**REQUIRED WORK**.
(1) Using the Kylie piece, answer these:
(a) In what month is Kylie launching her comeback tour?
(b) Which designer kitted Kylie out in rubber for one of her earlier tours?
(c) Which magazine ran a Kylie cover story showing her in a Schwab dress?
(2) Reproduce the part of the listing that starts at the line containing "Question: Is white plastic crutch at center next" and continues through the line containing "Which object does [523,276] point to?", with both of those lines included.

**SOURCE DOCUMENT**.
Australia’s most important export since Fosters lager, Kylie chose some of London’s hottest designers to give her the image with which she is launching her comeback tour in November, not to mention her official 2007 calendar (left).
In the UK, Kylie has long been not only a big mainstream pop name but also a gay icon. And like Kate Moss (see my earlier blog item) she has also been worth keeping an eye on for fetish style, displaying a frequent willingness to embrace, erm, extremes of costume both in her live shows and promotional photo shoots. Fetish fashion fans will surely have noted, for example, that one of Bondinage designer Stephen Fuller’s many claims to fame is that he kitted Kylie out in rubber for one of her legendary earlier tours.
Anyway, Ms M is now reasserting her rights over fetish chic by choosing outfits by such hotly-tipped designers as Gareth Pugh and Marios Schwab. The same Sunday Times Style mag that broke the new of Kate Moss’s move into overt erotica ran a Kylie cover story (right) featuring the singer done up with heavy metallic eye-make-up and Marcel-waved hair, reclining in a tight, white, corselet-style Schwab dress, hands crossed above her head in a pose suggestive of bondage submission.

**DATA TO EXAMINE**.
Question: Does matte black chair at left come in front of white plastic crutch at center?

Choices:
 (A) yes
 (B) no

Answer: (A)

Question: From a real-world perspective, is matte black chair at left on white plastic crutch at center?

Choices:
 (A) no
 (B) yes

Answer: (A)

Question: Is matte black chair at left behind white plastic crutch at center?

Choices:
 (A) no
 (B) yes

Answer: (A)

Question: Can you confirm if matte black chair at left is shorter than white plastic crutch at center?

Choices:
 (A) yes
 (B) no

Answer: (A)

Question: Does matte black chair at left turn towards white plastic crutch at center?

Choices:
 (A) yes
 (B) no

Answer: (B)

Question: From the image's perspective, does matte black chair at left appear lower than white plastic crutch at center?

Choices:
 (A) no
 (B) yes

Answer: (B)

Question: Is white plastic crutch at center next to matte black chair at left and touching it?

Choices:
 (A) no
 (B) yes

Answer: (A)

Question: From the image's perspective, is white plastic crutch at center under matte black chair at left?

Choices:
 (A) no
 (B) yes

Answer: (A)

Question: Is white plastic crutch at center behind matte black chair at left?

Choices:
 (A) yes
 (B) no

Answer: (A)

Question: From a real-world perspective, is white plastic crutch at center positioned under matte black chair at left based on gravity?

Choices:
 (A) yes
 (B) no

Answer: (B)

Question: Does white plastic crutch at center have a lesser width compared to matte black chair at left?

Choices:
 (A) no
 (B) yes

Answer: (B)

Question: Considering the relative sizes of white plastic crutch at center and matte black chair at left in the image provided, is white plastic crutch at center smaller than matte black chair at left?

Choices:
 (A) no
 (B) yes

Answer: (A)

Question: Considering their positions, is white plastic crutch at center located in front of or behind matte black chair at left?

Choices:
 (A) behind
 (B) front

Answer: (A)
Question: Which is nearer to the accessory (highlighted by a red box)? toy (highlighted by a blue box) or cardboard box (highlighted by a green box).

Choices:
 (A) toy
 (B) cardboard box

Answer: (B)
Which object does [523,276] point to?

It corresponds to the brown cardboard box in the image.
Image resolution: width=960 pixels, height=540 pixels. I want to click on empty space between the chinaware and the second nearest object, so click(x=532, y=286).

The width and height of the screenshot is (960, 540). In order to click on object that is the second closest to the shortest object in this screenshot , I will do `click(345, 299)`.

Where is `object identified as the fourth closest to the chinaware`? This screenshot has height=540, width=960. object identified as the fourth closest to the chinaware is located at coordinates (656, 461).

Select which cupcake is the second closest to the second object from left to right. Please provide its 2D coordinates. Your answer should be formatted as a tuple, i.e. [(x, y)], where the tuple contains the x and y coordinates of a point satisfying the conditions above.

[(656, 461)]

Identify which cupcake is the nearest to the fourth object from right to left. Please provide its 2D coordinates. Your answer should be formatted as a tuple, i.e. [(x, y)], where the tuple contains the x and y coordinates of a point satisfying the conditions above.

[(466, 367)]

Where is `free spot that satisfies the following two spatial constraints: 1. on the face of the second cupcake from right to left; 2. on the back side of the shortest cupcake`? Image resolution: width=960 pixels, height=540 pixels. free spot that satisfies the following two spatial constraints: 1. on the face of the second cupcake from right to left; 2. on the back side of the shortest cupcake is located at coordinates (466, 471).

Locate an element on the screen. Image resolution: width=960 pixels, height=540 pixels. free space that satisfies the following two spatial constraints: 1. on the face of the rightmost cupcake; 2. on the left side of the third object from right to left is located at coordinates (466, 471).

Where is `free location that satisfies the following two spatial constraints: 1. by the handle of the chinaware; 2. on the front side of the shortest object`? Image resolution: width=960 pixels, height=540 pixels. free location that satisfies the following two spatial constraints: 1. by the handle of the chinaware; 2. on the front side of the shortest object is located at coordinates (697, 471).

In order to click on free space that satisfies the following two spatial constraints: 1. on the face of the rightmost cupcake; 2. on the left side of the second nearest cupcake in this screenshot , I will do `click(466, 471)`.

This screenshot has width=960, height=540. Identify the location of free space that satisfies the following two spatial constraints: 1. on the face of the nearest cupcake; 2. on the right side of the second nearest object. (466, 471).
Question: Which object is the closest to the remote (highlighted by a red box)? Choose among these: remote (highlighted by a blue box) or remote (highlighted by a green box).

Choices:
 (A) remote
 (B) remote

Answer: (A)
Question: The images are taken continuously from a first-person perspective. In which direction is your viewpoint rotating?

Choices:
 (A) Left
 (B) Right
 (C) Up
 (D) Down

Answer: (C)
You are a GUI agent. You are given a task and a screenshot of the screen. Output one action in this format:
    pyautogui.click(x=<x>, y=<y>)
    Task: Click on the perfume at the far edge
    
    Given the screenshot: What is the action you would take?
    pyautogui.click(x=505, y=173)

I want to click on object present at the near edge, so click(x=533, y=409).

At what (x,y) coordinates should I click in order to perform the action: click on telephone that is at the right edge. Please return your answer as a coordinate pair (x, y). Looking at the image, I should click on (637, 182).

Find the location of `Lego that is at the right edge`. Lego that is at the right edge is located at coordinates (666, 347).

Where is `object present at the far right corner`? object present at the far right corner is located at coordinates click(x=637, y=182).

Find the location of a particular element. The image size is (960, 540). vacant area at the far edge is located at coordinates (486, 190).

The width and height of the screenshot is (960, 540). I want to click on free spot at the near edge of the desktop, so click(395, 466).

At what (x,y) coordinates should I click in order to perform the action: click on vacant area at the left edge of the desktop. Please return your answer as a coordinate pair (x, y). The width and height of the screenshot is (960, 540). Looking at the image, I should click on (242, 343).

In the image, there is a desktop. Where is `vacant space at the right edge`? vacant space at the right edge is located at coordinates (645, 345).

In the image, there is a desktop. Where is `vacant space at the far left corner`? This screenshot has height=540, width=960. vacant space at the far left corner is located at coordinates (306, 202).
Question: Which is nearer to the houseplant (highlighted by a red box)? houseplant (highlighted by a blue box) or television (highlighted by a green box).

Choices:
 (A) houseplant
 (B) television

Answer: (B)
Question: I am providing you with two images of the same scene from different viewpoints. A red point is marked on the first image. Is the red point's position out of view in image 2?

**OUTPUTS IN ORDER**.
(1)
(a) November
(b) Stephen Fuller, the Bondinage designer
(c) The Sunday Times Style magazine

(2)
Question: Is white plastic crutch at center next to matte black chair at left and touching it?

Choices:
 (A) no
 (B) yes

Answer: (A)

Question: From the image's perspective, is white plastic crutch at center under matte black chair at left?

Choices:
 (A) no
 (B) yes

Answer: (A)

Question: Is white plastic crutch at center behind matte black chair at left?

Choices:
 (A) yes
 (B) no

Answer: (A)

Question: From a real-world perspective, is white plastic crutch at center positioned under matte black chair at left based on gravity?

Choices:
 (A) yes
 (B) no

Answer: (B)

Question: Does white plastic crutch at center have a lesser width compared to matte black chair at left?

Choices:
 (A) no
 (B) yes

Answer: (B)

Question: Considering the relative sizes of white plastic crutch at center and matte black chair at left in the image provided, is white plastic crutch at center smaller than matte black chair at left?

Choices:
 (A) no
 (B) yes

Answer: (A)

Question: Considering their positions, is white plastic crutch at center located in front of or behind matte black chair at left?

Choices:
 (A) behind
 (B) front

Answer: (A)
Question: Which is nearer to the accessory (highlighted by a red box)? toy (highlighted by a blue box) or cardboard box (highlighted by a green box).

Choices:
 (A) toy
 (B) cardboard box

Answer: (B)
Which object does [523,276] point to?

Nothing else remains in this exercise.